## DIRECTIVE
Write out each entry, exactly the way it appears.

## SOURCE DATA
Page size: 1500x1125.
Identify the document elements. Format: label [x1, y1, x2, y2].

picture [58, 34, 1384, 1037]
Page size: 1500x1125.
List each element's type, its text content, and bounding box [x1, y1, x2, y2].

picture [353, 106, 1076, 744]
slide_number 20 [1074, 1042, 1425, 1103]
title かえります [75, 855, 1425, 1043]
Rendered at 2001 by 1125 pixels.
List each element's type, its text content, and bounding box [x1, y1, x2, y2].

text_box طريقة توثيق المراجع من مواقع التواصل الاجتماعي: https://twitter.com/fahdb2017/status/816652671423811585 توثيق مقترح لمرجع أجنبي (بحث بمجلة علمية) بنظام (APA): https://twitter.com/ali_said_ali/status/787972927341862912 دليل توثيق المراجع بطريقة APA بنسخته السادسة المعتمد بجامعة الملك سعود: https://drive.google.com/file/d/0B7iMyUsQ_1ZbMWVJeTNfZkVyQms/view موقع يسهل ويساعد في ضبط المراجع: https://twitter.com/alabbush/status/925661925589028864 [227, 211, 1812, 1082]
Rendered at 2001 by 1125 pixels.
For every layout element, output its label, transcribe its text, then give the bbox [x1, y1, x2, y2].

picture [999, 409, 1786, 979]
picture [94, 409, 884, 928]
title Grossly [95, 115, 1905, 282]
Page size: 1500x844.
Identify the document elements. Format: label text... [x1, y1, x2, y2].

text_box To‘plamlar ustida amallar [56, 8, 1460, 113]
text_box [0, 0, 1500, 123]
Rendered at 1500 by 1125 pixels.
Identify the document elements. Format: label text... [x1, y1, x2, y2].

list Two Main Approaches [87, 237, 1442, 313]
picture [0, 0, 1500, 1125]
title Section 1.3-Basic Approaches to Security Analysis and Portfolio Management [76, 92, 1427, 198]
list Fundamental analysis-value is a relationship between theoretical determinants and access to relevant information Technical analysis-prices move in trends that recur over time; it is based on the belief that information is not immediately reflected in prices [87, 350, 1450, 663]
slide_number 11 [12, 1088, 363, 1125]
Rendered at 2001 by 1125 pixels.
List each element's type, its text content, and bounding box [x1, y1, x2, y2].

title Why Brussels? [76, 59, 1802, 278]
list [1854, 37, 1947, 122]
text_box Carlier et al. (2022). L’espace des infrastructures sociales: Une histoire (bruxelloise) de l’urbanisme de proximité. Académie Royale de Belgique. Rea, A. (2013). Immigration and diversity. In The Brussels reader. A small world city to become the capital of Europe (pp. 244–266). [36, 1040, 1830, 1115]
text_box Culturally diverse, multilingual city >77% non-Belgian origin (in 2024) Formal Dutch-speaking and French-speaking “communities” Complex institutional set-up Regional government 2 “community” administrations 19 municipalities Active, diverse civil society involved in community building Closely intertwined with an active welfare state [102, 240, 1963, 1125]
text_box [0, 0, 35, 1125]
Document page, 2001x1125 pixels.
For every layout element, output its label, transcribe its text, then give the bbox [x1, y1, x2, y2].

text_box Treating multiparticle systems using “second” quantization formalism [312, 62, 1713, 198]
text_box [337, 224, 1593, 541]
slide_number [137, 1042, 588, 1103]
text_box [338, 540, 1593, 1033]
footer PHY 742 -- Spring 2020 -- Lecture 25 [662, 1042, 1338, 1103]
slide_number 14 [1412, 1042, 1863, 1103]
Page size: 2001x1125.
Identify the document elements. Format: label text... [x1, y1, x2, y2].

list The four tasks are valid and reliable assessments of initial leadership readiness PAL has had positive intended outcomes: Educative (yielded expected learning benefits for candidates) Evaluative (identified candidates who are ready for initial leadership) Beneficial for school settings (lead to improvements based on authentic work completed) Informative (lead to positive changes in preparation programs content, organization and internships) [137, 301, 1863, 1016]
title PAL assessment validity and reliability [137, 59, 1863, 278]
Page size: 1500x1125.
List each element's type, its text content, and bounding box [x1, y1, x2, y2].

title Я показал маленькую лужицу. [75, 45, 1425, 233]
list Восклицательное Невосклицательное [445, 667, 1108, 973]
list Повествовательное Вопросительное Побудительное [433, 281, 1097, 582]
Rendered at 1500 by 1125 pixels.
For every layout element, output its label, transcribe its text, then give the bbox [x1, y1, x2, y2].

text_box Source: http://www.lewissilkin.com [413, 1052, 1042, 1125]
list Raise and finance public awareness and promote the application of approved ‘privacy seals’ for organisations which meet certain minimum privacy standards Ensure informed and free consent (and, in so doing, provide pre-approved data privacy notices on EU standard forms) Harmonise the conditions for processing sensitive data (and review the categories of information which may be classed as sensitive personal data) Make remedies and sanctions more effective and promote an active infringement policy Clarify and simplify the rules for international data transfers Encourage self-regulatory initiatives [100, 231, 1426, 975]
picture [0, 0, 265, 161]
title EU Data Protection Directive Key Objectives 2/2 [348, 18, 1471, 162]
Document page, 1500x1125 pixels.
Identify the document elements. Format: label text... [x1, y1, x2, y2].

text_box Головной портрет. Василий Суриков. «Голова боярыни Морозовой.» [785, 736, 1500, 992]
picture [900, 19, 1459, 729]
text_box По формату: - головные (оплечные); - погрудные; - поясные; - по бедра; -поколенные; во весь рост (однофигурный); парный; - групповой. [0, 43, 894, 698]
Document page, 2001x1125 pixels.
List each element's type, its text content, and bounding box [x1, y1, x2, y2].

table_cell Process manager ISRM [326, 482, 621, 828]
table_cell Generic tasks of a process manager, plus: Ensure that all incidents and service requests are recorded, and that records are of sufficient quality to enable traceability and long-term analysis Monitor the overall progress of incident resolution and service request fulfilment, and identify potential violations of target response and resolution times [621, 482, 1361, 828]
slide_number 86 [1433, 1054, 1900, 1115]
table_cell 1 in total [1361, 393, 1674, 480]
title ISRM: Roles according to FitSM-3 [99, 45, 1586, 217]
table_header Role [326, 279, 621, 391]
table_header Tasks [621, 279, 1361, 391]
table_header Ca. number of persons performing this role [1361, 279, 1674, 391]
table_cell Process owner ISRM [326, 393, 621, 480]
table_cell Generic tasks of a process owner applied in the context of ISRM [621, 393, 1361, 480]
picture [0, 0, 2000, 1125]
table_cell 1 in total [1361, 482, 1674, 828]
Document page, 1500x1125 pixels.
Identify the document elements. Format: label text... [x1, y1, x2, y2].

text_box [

## TASK RESULT
Page size: 1500x1125.
Identify the document elements. Format: label [x1, y1, x2, y2].

picture [58, 34, 1384, 1037]
Page size: 1500x1125.
List each element's type, its text content, and bounding box [x1, y1, x2, y2].

picture [353, 106, 1076, 744]
slide_number 20 [1074, 1042, 1425, 1103]
title かえります [75, 855, 1425, 1043]
Rendered at 2001 by 1125 pixels.
List each element's type, its text content, and bounding box [x1, y1, x2, y2].

text_box طريقة توثيق المراجع من مواقع التواصل الاجتماعي: https://twitter.com/fahdb2017/status/816652671423811585 توثيق مقترح لمرجع أجنبي (بحث بمجلة علمية) بنظام (APA): https://twitter.com/ali_said_ali/status/787972927341862912 دليل توثيق المراجع بطريقة APA بنسخته السادسة المعتمد بجامعة الملك سعود: https://drive.google.com/file/d/0B7iMyUsQ_1ZbMWVJeTNfZkVyQms/view موقع يسهل ويساعد في ضبط المراجع: https://twitter.com/alabbush/status/925661925589028864 [227, 211, 1812, 1082]
Rendered at 2001 by 1125 pixels.
For every layout element, output its label, transcribe its text, then give the bbox [x1, y1, x2, y2].

picture [999, 409, 1786, 979]
picture [94, 409, 884, 928]
title Grossly [95, 115, 1905, 282]
Page size: 1500x844.
Identify the document elements. Format: label text... [x1, y1, x2, y2].

text_box To‘plamlar ustida amallar [56, 8, 1460, 113]
text_box [0, 0, 1500, 123]
Rendered at 1500 by 1125 pixels.
Identify the document elements. Format: label text... [x1, y1, x2, y2].

list Two Main Approaches [87, 237, 1442, 313]
picture [0, 0, 1500, 1125]
title Section 1.3-Basic Approaches to Security Analysis and Portfolio Management [76, 92, 1427, 198]
list Fundamental analysis-value is a relationship between theoretical determinants and access to relevant information Technical analysis-prices move in trends that recur over time; it is based on the belief that information is not immediately reflected in prices [87, 350, 1450, 663]
slide_number 11 [12, 1088, 363, 1125]
Rendered at 2001 by 1125 pixels.
List each element's type, its text content, and bounding box [x1, y1, x2, y2].

title Why Brussels? [76, 59, 1802, 278]
list [1854, 37, 1947, 122]
text_box Carlier et al. (2022). L’espace des infrastructures sociales: Une histoire (bruxelloise) de l’urbanisme de proximité. Académie Royale de Belgique. Rea, A. (2013). Immigration and diversity. In The Brussels reader. A small world city to become the capital of Europe (pp. 244–266). [36, 1040, 1830, 1115]
text_box Culturally diverse, multilingual city >77% non-Belgian origin (in 2024) Formal Dutch-speaking and French-speaking “communities” Complex institutional set-up Regional government 2 “community” administrations 19 municipalities Active, diverse civil society involved in community building Closely intertwined with an active welfare state [102, 240, 1963, 1125]
text_box [0, 0, 35, 1125]
Document page, 2001x1125 pixels.
For every layout element, output its label, transcribe its text, then give the bbox [x1, y1, x2, y2].

text_box Treating multiparticle systems using “second” quantization formalism [312, 62, 1713, 198]
text_box [337, 224, 1593, 541]
slide_number [137, 1042, 588, 1103]
text_box [338, 540, 1593, 1033]
footer PHY 742 -- Spring 2020 -- Lecture 25 [662, 1042, 1338, 1103]
slide_number 14 [1412, 1042, 1863, 1103]
Page size: 2001x1125.
Identify the document elements. Format: label text... [x1, y1, x2, y2].

list The four tasks are valid and reliable assessments of initial leadership readiness PAL has had positive intended outcomes: Educative (yielded expected learning benefits for candidates) Evaluative (identified candidates who are ready for initial leadership) Beneficial for school settings (lead to improvements based on authentic work completed) Informative (lead to positive changes in preparation programs content, organization and internships) [137, 301, 1863, 1016]
title PAL assessment validity and reliability [137, 59, 1863, 278]
Page size: 1500x1125.
List each element's type, its text content, and bounding box [x1, y1, x2, y2].

title Я показал маленькую лужицу. [75, 45, 1425, 233]
list Восклицательное Невосклицательное [445, 667, 1108, 973]
list Повествовательное Вопросительное Побудительное [433, 281, 1097, 582]
Rendered at 1500 by 1125 pixels.
For every layout element, output its label, transcribe its text, then give the bbox [x1, y1, x2, y2].

text_box Source: http://www.lewissilkin.com [413, 1052, 1042, 1125]
list Raise and finance public awareness and promote the application of approved ‘privacy seals’ for organisations which meet certain minimum privacy standards Ensure informed and free consent (and, in so doing, provide pre-approved data privacy notices on EU standard forms) Harmonise the conditions for processing sensitive data (and review the categories of information which may be classed as sensitive personal data) Make remedies and sanctions more effective and promote an active infringement policy Clarify and simplify the rules for international data transfers Encourage self-regulatory initiatives [100, 231, 1426, 975]
picture [0, 0, 265, 161]
title EU Data Protection Directive Key Objectives 2/2 [348, 18, 1471, 162]
Document page, 1500x1125 pixels.
Identify the document elements. Format: label text... [x1, y1, x2, y2].

text_box Головной портрет. Василий Суриков. «Голова боярыни Морозовой.» [785, 736, 1500, 992]
picture [900, 19, 1459, 729]
text_box По формату: - головные (оплечные); - погрудные; - поясные; - по бедра; -поколенные; во весь рост (однофигурный); парный; - групповой. [0, 43, 894, 698]
Document page, 2001x1125 pixels.
List each element's type, its text content, and bounding box [x1, y1, x2, y2].

table_cell Process manager ISRM [326, 482, 621, 828]
table_cell Generic tasks of a process manager, plus: Ensure that all incidents and service requests are recorded, and that records are of sufficient quality to enable traceability and long-term analysis Monitor the overall progress of incident resolution and service request fulfilment, and identify potential violations of target response and resolution times [621, 482, 1361, 828]
slide_number 86 [1433, 1054, 1900, 1115]
table_cell 1 in total [1361, 393, 1674, 480]
title ISRM: Roles according to FitSM-3 [99, 45, 1586, 217]
table_header Role [326, 279, 621, 391]
table_header Tasks [621, 279, 1361, 391]
table_header Ca. number of persons performing this role [1361, 279, 1674, 391]
table_cell Process owner ISRM [326, 393, 621, 480]
table_cell Generic tasks of a process owner applied in the context of ISRM [621, 393, 1361, 480]
picture [0, 0, 2000, 1125]
table_cell 1 in total [1361, 482, 1674, 828]
Document page, 1500x1125 pixels.
Identify the document elements. Format: label text... [x1, y1, x2, y2].

text_box [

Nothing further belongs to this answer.